Supplied passage.
We passed the distance from Sarayacu to Nauta in eight days, which had cost us twenty-three in the ascent. The distance from Sarayacu to the mouth by the channel is two hundred and seventy miles—in a straight line one hundred and fifty. We travelled all one night when near the mouth; but this is dangerous on the Ucayali and Huallaga. The channels on these rivers are frequently obstructed by grounded trees, striking one of which the boat would almost inevitably perish. It is safer on the broader Amazon.
The Ucayali, as far as Sarayacu, averages half a mile of width, twenty feet of depth at its lowest stage, and three miles the hour of current. I fear that there is a place at the great bend of the river, just below Sarayacu, where there are islands with extensive sand-flats, that may form, at the lowest stage of the river, an obstruction to navigation for a vessel of greater draught than ten feet. At this place, going up, we were paddling close in to the left bank, with apparently deep water, when, seeing a beach on what I thought was the opposite side of the river, probably two hundred and fifty yards distant, I directed the pilot to go over and camp for the night. To my surprise, almost immediately from the moment of his turning the boat's head outward to cross over, the men dropped their paddles, and, taking to their poles, shoved the boat over in not more than four or five feet water. I observed, when we had crossed, that we were on the beach of an island, and asked the pilot if there was more water in the other channel, on the right bank. He said, yes; that, when the river was very low, this side was dry, but the other never.

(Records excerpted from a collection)
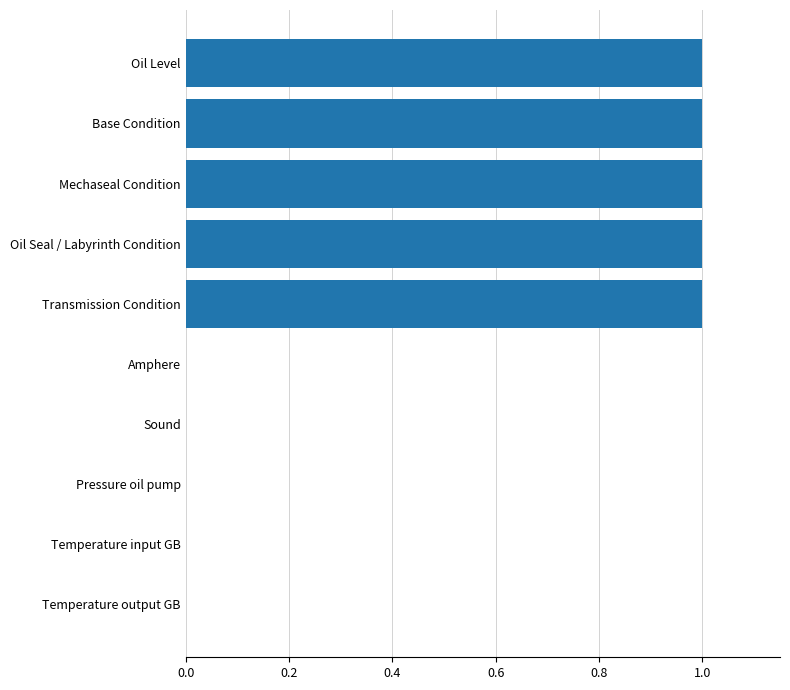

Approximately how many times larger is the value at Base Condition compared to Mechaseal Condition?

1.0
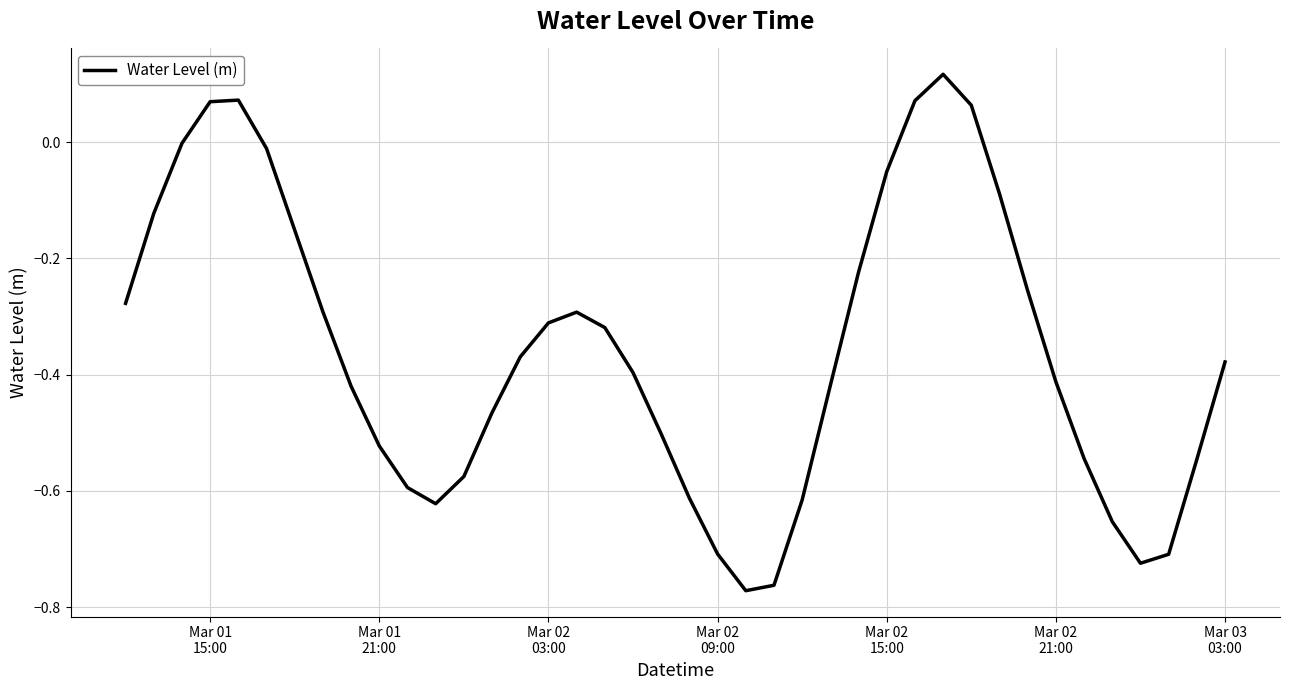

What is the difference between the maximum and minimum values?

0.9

Required tasks.
1. In the Ucayali passage, how many days did the trip from Sarayacu to Nauta take on the way down?
2. List every river the Ucayali passage names.

Written answers.
1. Eight days.

2. Ucayali, Huallaga, Amazon